The 60s saw the beginning of the processed food revolution that promised to cut a woman’s workload in half and make it so much easier to provide her family with inexpensive nourishing food.
I remember the first processed food that I was given as a teenager. Vesta beef curry which was a reconstituted dried concoction from several packets inside a very colourful box that depicted a place of steaming goodness. Well, anyone who ever ate a Vesta dried meal would have been very skilled to have produced anything so luscious and they should have been done for false advertising.
Today’s industrially produced and readily available food is no different.. You might not have to add water to most of it to revive it but usually there are so many additives that it is just as unhealthy.
I do understand that a busy lifestyle with two parents working makes convenience and expense a priority, but it may well be a false economy since the cost in terms of our health is not so easily determined. Increasingly we are putting our health into the hands of the industrialists whose aim is not the health of the nation, but their own share prices. They will be accessing the cheapest source of ingredients possible and researching colours and flavours that will give those components that fresh and healthy appearance.
The labelling has become smaller and smaller and who has time to read through a list of 30 ingredients? That should be your first clue. If you are going to eat convenience food then look at the labels and if you cannot recognise the majority of the ingredients then put back on the shelf. Many of the large stores now have fresh prepared food counters that are a better choice as they will have been cooked from scratch in their own kitchens. Consider these as an option if you are pushed for time.
Various articles and reports indicate that 30 years ago the average consumption per year of refined sugar was around 10lbs. That figure is now in the region of 150lbs per year. Most of which is hidden sugar in everyday foods that we not only choose to eat ourselves but give to our children.
In the article in the Daily Mail it quotes that the fall in life expectancy is five weeks. That is for someone over 60.. A mere blip perhaps and something we can safely ignore as the beginning of a trend. Or can we?

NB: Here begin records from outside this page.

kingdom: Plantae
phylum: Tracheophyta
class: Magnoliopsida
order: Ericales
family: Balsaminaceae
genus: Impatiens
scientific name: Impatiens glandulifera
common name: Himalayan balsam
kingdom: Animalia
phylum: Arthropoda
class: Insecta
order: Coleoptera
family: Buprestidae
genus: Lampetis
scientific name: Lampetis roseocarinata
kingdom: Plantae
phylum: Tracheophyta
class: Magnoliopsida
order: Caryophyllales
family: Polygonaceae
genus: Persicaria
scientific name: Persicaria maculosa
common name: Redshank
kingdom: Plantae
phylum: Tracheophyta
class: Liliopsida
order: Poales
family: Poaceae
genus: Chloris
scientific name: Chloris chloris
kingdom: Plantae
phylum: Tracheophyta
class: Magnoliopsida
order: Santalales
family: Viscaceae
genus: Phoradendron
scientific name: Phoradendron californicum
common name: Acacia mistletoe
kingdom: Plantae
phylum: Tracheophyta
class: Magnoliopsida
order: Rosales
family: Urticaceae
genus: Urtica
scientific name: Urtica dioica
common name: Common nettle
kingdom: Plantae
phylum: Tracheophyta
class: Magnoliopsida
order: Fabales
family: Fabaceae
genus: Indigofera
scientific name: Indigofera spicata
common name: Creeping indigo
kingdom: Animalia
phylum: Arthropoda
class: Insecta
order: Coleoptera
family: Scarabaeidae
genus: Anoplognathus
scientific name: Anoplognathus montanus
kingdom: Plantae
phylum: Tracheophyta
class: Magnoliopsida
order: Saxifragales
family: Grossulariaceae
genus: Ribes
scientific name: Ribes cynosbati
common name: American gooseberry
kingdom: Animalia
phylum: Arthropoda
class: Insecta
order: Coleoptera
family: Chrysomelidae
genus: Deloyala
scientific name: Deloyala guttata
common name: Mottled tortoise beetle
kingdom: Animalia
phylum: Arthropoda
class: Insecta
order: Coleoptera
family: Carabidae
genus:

Those of us over 60 years old had a relatively low sugar diet in our childhood and teen years but what about the life expectancy of someone in their teens and 20s today? Just how much of an impact is 150lbs of sugar a year going to make on the length of their lives?
Another shocking fact is that the life expectancy for women in the UK is one of the worst in Europe. Perhaps whilst the politicians are fighting it out for the election next month they might focus on that rather than scoring points against each other in debates.
Our bodies require a complex formula to provide the nutrients it requires to keep us healthy. Here are those nutrients and the foods need to provide them.
You will see that in fact a shopping trolley containing plenty of colourful and green vegetables, moderate amounts of fresh colourful fruits, wholegrains such as porridge oats and rice, at least one portion of lean protein a day will provide you with the majority of these nutrients.